▸ Your goal
Of the lines below, write out exactly those from the line with "ring tip: (739, 718)" through the line with "pinky dip: (1276, 805)", both included, and skip the rest.

(Named joint coordinates)
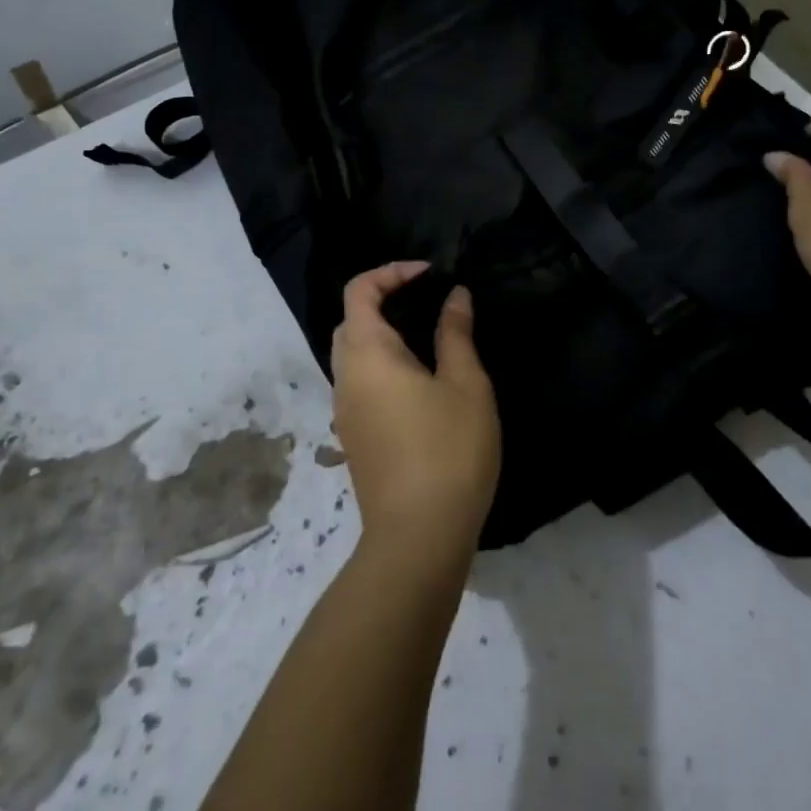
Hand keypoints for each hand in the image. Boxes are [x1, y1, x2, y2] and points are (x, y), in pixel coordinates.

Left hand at [329, 262, 501, 564]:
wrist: (417, 538)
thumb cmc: (448, 450)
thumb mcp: (465, 384)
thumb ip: (455, 334)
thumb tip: (454, 296)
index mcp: (367, 354)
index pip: (359, 292)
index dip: (391, 272)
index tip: (431, 275)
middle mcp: (345, 377)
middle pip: (351, 321)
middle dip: (384, 300)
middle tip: (428, 301)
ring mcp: (345, 411)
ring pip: (353, 354)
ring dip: (382, 333)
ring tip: (428, 336)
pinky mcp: (354, 437)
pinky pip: (360, 382)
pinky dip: (382, 363)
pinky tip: (419, 381)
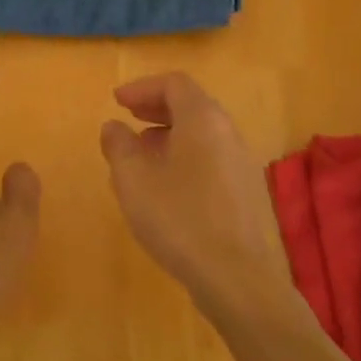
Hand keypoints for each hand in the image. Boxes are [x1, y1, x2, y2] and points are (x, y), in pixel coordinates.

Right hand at [99, 73, 290, 317]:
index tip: (117, 101)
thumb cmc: (179, 218)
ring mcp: (242, 162)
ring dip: (170, 134)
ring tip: (142, 153)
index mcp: (203, 119)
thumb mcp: (134, 180)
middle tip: (129, 118)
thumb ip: (119, 146)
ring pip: (202, 133)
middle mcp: (228, 132)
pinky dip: (186, 156)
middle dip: (157, 107)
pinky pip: (211, 157)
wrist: (237, 277)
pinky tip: (167, 186)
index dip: (143, 87)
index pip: (174, 83)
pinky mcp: (246, 191)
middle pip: (192, 104)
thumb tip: (113, 126)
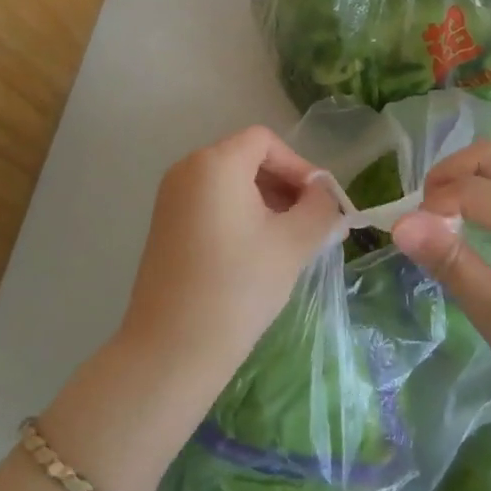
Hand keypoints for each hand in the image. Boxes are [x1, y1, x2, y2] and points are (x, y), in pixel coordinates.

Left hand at [116, 126, 342, 400]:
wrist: (172, 349)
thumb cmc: (238, 287)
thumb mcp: (294, 243)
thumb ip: (320, 207)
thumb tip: (325, 194)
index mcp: (215, 163)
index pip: (266, 142)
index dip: (299, 166)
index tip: (320, 203)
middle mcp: (187, 170)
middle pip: (247, 158)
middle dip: (285, 185)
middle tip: (312, 223)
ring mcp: (171, 199)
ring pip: (230, 183)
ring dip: (265, 202)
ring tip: (289, 241)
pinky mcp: (165, 226)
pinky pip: (212, 203)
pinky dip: (240, 215)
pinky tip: (257, 253)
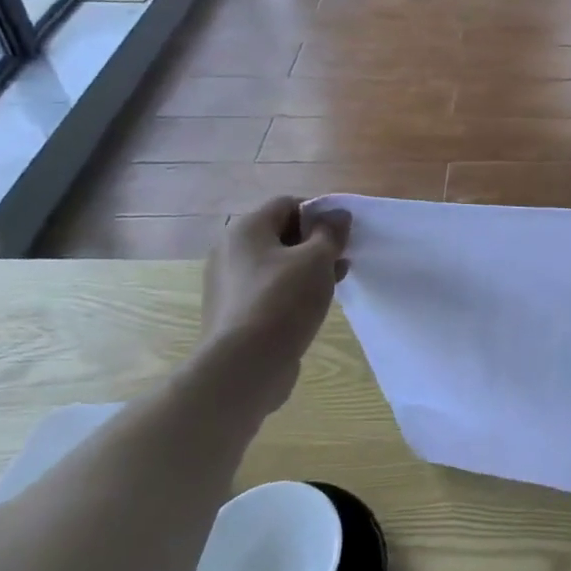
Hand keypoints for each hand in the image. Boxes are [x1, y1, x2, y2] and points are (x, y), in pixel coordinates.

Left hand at [196, 196, 350, 413]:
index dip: (319, 213)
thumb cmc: (283, 301)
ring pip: (276, 264)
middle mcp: (230, 251)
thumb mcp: (317, 259)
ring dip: (307, 268)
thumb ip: (330, 232)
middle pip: (280, 234)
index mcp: (246, 230)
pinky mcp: (233, 313)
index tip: (342, 234)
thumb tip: (337, 214)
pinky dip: (291, 290)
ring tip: (335, 282)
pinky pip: (268, 289)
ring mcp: (228, 284)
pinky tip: (313, 306)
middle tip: (342, 258)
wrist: (244, 367)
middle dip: (315, 242)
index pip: (287, 204)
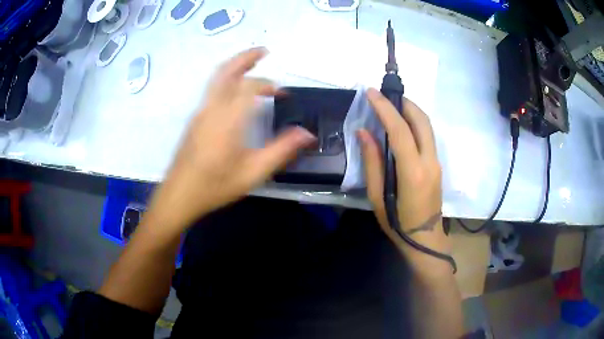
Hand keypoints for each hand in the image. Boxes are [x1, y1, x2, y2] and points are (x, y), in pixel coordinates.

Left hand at [148, 48, 314, 230]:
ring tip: (252, 64)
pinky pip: (211, 89)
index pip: (250, 87)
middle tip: (264, 51)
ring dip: (235, 66)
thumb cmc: (215, 185)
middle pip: (227, 71)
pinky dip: (226, 80)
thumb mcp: (253, 172)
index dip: (268, 85)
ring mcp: (200, 112)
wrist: (179, 195)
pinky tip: (235, 91)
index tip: (282, 94)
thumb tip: (307, 134)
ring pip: (216, 78)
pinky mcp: (194, 119)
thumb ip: (281, 150)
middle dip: (246, 57)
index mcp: (228, 119)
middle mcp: (212, 108)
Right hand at [358, 88, 449, 255]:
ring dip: (411, 110)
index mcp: (412, 172)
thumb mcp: (378, 196)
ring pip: (427, 126)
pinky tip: (403, 124)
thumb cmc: (397, 222)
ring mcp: (437, 162)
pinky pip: (428, 136)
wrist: (425, 238)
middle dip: (404, 102)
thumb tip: (364, 132)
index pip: (400, 130)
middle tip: (385, 95)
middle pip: (421, 121)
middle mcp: (429, 161)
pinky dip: (415, 123)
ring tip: (392, 105)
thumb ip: (372, 162)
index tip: (371, 93)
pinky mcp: (438, 164)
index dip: (385, 108)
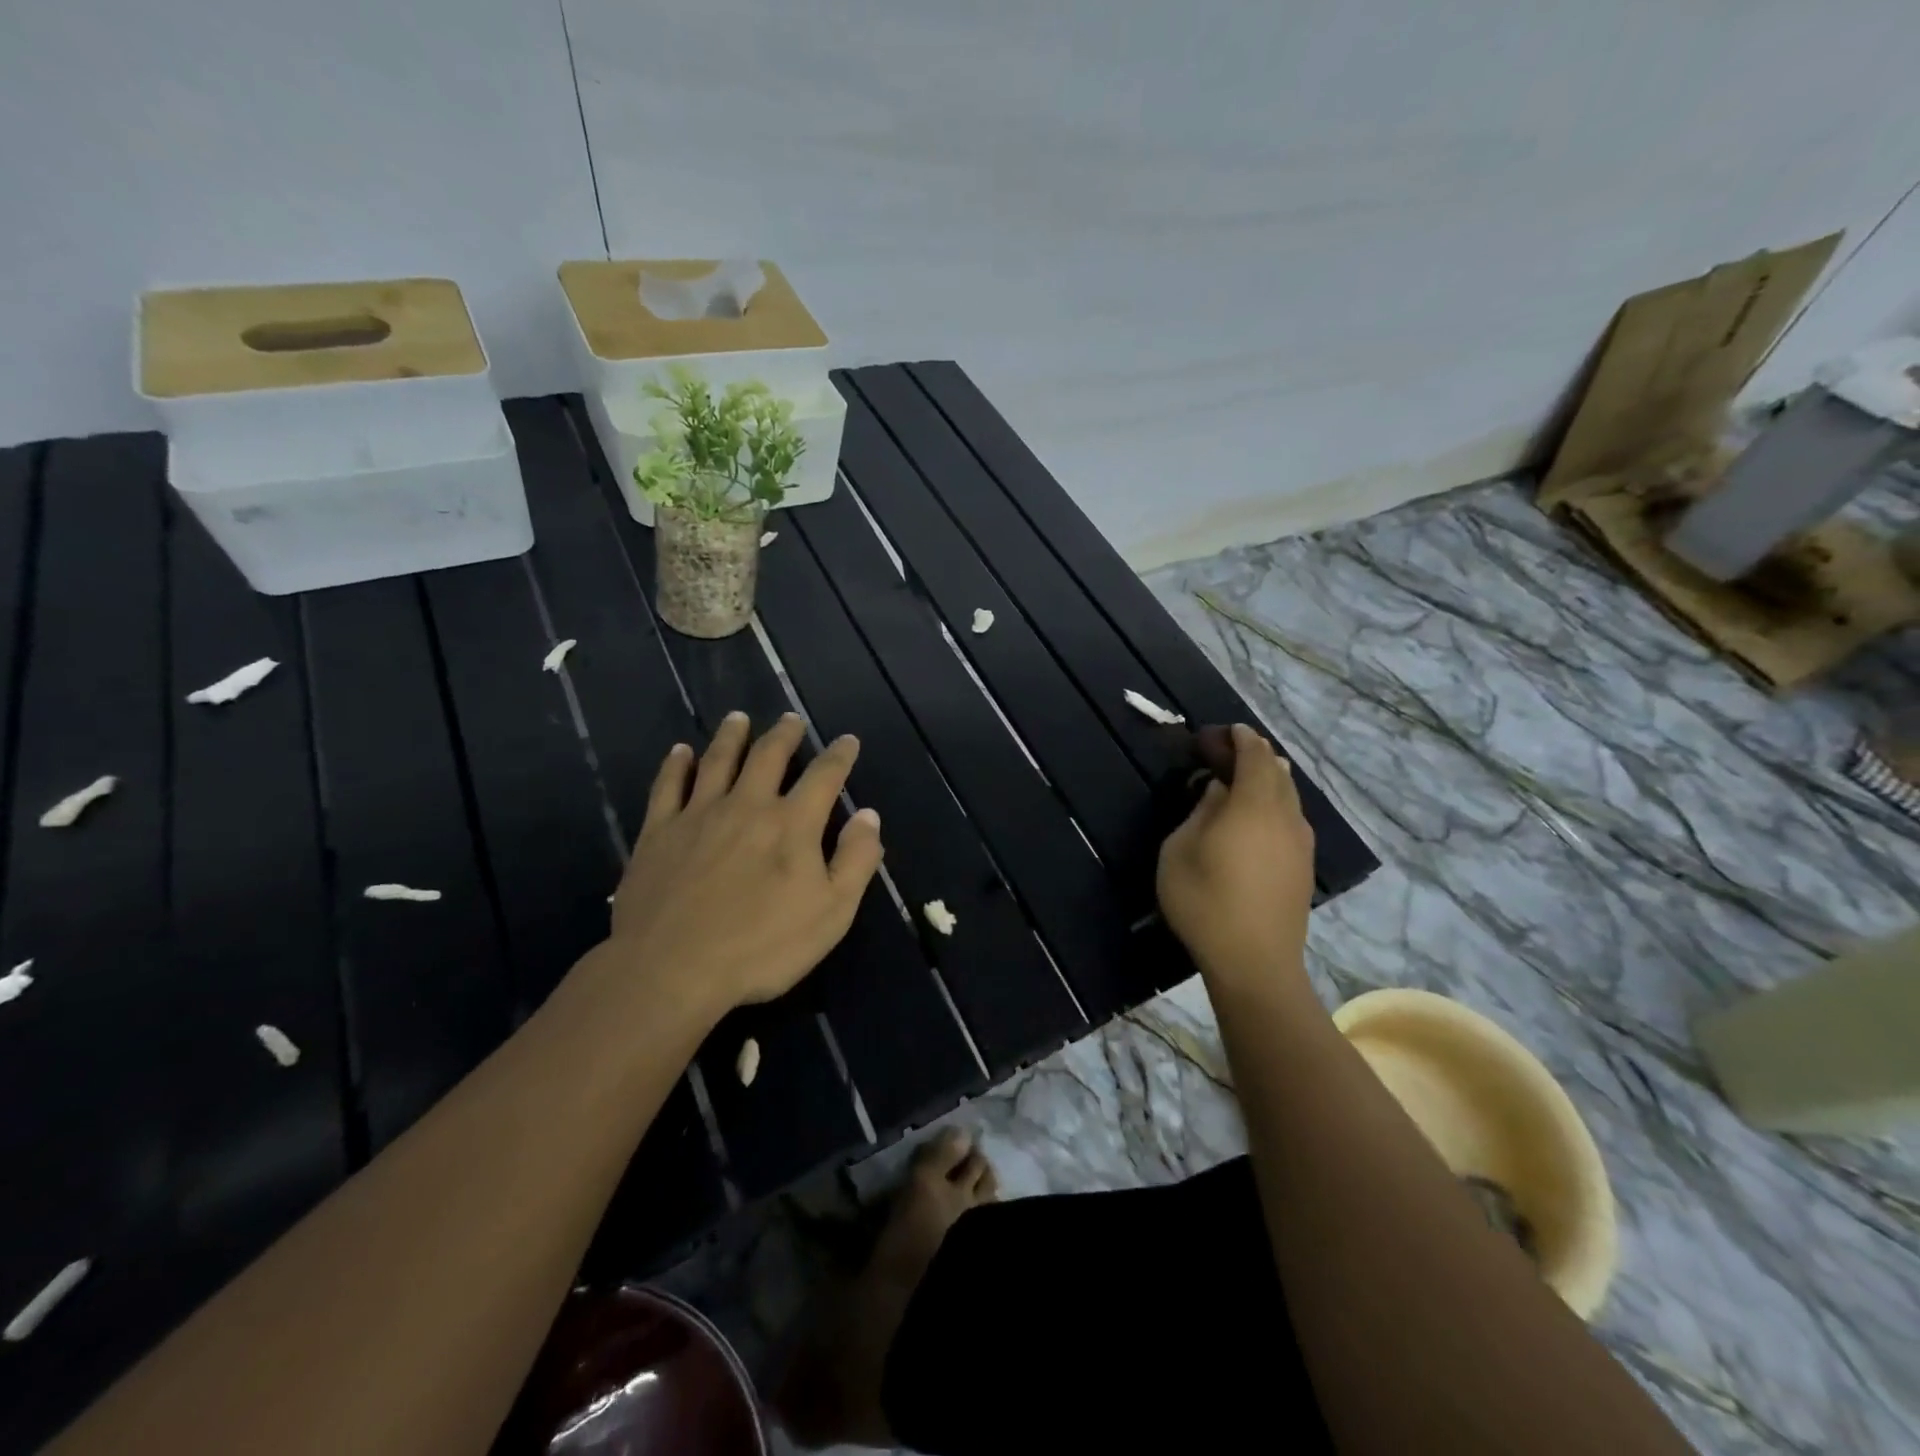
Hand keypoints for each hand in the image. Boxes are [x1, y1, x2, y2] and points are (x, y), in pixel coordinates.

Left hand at [606, 712, 883, 1017]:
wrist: (671, 969)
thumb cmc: (762, 947)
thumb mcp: (832, 913)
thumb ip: (855, 860)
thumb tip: (868, 816)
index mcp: (792, 824)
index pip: (824, 777)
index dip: (839, 756)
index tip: (848, 740)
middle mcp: (747, 806)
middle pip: (768, 757)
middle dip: (784, 735)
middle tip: (790, 719)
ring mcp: (698, 815)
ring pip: (717, 762)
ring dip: (731, 737)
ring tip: (739, 718)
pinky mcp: (658, 833)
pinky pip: (667, 787)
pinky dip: (675, 765)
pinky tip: (680, 751)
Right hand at [1157, 724, 1315, 988]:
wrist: (1254, 963)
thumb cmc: (1204, 901)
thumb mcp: (1180, 850)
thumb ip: (1200, 812)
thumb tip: (1218, 791)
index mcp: (1254, 805)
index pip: (1255, 757)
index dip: (1242, 739)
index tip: (1228, 730)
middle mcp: (1285, 817)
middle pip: (1278, 774)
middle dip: (1257, 756)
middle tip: (1231, 752)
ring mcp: (1300, 844)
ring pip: (1289, 798)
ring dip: (1269, 781)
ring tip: (1247, 780)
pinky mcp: (1303, 868)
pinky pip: (1292, 820)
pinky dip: (1276, 805)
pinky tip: (1259, 819)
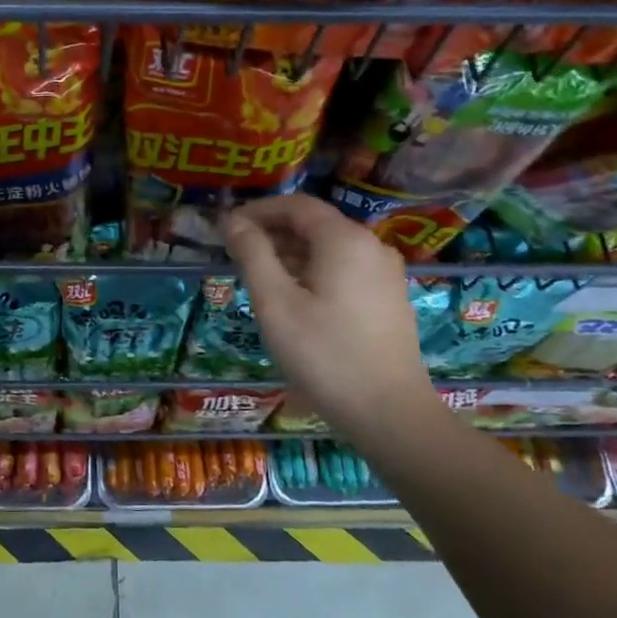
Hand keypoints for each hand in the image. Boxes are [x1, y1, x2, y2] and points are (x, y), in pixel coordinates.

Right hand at [224, 194, 435, 428]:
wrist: (388, 411)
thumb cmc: (324, 354)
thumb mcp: (275, 303)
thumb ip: (253, 255)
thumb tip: (234, 223)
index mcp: (344, 240)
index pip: (297, 206)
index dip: (259, 211)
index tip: (227, 228)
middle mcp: (371, 246)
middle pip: (315, 225)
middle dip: (273, 233)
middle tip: (237, 256)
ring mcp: (385, 273)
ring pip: (329, 249)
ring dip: (291, 254)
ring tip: (259, 279)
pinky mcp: (388, 298)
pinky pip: (345, 270)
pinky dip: (313, 272)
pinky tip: (294, 300)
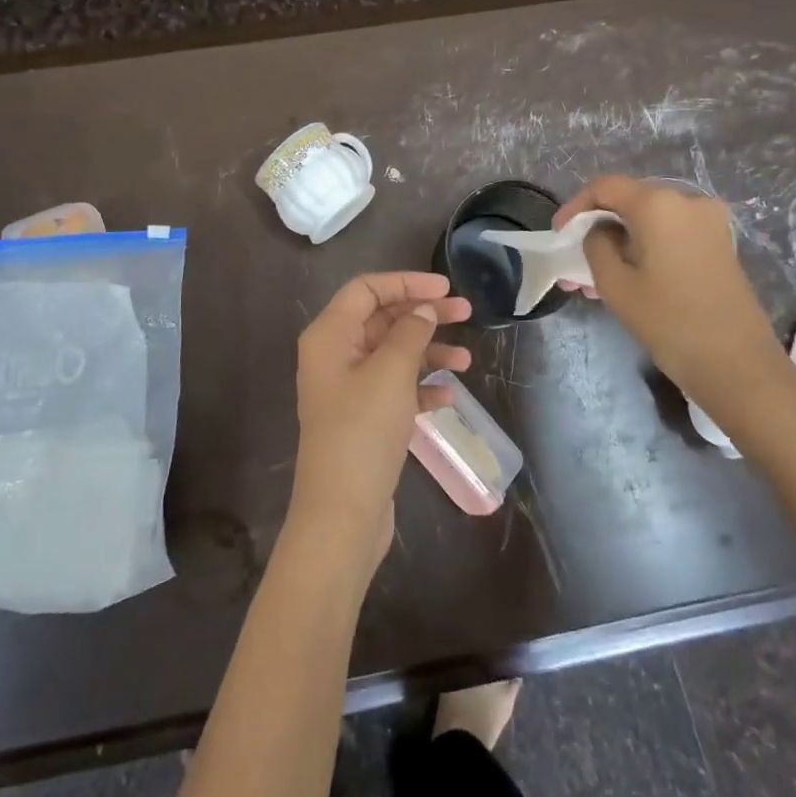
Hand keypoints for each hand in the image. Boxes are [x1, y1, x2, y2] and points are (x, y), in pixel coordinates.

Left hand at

▸ Result
ring tip: (739, 718)
pinky mcp: (658, 833)
pinky pip: (667, 787)
pinky dip: (675, 765)
pinky tip: (680, 751)
Right hand at [1157, 724, 1315, 988]:
wrist: (1254, 963)
thumb cmc: (1204, 901)
thumb mcp: (1180, 850)
thumb ip: (1200, 812)
thumb tip: (1218, 791)
index mcp: (1254, 805)
index pip: (1255, 757)
index dip: (1242, 739)
index tip: (1228, 730)
middle mcp: (1285, 817)
middle pip: (1278, 774)
middle dip: (1257, 756)
middle tip: (1231, 752)
ring mcp: (1300, 844)
ring pip: (1289, 798)
ring dip: (1269, 781)
ring tip: (1247, 780)
pinky mcp: (1303, 868)
pinky pip: (1292, 820)
pinky dip: (1276, 805)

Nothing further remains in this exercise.